Discussions with bank officials revealed that a comfortable space of 2.5-3 billion dinars is available for sovereign lending without jeopardizing other economic sectors, reports Al-Rai quoting a CBK source.

Although bank liquidity appears strong — totaling 12.7 billion dinars in bonds, securitizations, and central bank current accounts — this full amount isn’t directly available for lending due to regulatory maturity requirements and capital efficiency constraints.

Each bank’s ability to participate depends on its capital adequacy, future financing plans, and capacity to absorb temporary liquidity gaps, a common occurrence in credit-expanding economies. Importantly, Kuwaiti banks maintain strong liquidity, profitability, capital reserves, and deposit bases.

Sovereign debt will be issued gradually and diversified across local and international markets, not in a single tranche, mitigating pressure on local banks.

Moreover, Kuwait’s very low sovereign risk (zero capital cost) enhances its appeal for public debt investments.

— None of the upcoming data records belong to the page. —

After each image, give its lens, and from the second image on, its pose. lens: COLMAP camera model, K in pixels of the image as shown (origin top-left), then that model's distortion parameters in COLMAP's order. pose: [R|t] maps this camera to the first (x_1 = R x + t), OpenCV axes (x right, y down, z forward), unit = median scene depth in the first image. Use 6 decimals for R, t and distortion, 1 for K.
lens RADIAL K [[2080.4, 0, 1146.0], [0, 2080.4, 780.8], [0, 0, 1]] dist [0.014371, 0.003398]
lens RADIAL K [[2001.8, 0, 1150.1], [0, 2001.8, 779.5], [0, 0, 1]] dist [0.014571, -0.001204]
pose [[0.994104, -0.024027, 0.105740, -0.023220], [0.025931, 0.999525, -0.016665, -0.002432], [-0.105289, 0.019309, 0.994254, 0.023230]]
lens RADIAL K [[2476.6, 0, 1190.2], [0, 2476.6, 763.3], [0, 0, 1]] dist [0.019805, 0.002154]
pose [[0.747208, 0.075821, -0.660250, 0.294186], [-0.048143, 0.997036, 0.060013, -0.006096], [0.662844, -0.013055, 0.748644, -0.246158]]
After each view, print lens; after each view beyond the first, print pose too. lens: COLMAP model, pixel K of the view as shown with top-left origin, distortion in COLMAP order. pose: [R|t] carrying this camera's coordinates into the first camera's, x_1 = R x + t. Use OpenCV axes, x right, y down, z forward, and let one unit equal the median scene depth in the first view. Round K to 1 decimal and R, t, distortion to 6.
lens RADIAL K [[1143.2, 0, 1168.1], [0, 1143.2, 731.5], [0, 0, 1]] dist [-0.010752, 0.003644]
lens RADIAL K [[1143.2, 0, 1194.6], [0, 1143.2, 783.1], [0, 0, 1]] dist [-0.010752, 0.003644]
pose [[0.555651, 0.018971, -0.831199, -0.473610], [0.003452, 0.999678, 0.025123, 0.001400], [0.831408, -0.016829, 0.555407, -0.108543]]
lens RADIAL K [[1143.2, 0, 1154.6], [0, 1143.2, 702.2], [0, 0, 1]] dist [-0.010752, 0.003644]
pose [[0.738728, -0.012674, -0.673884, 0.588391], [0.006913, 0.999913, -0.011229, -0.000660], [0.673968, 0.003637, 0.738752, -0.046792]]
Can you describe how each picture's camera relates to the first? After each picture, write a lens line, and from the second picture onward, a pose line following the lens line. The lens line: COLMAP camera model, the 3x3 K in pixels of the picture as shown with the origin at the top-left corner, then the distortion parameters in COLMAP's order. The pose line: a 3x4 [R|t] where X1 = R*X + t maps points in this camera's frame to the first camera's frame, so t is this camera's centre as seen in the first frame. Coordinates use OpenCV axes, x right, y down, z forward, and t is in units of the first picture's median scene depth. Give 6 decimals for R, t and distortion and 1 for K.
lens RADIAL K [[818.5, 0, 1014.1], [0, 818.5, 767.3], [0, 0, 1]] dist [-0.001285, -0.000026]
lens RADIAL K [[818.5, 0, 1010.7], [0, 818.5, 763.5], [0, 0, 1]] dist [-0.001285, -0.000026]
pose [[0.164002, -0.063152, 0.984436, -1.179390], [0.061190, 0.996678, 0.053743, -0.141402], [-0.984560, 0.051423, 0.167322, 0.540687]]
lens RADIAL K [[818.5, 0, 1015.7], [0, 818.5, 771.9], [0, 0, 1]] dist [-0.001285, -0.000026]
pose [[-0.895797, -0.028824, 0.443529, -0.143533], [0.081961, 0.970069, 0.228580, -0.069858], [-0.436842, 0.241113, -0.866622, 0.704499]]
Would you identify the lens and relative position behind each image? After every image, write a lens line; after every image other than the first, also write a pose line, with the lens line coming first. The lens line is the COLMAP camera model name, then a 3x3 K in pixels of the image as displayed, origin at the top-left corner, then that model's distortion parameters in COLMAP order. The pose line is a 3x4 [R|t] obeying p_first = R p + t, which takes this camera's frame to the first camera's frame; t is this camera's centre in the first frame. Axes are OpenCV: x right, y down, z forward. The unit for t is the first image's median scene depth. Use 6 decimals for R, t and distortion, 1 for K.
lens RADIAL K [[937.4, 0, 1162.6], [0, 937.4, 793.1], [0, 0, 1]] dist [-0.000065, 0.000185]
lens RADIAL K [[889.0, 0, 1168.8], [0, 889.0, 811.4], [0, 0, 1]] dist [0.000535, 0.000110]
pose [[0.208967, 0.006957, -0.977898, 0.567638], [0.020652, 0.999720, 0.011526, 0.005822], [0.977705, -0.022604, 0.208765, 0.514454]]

To bolster funding capacity for public debt and future development projects (like real estate financing), banks are exploring tools such as:

  • Syndicated external loans
  • Increased deposit attraction
  • Foreign currency conversion into dinars
  • Tier 1 capital bonds and sukuks
  • Central Bank liquidity via repo operations
  • Activation of the discount window to recycle long-term debt

The strategy anticipates a credit expansion phase, aiming for long-term, unconventional financing terms to support mega projects while ensuring financial solvency and regulatory compliance.

The IMF estimates Kuwait’s current debt-to-GDP at 7%, one of the lowest globally, with projections to reach 25% by 2029—highlighting ample fiscal space to launch this sovereign debt plan responsibly.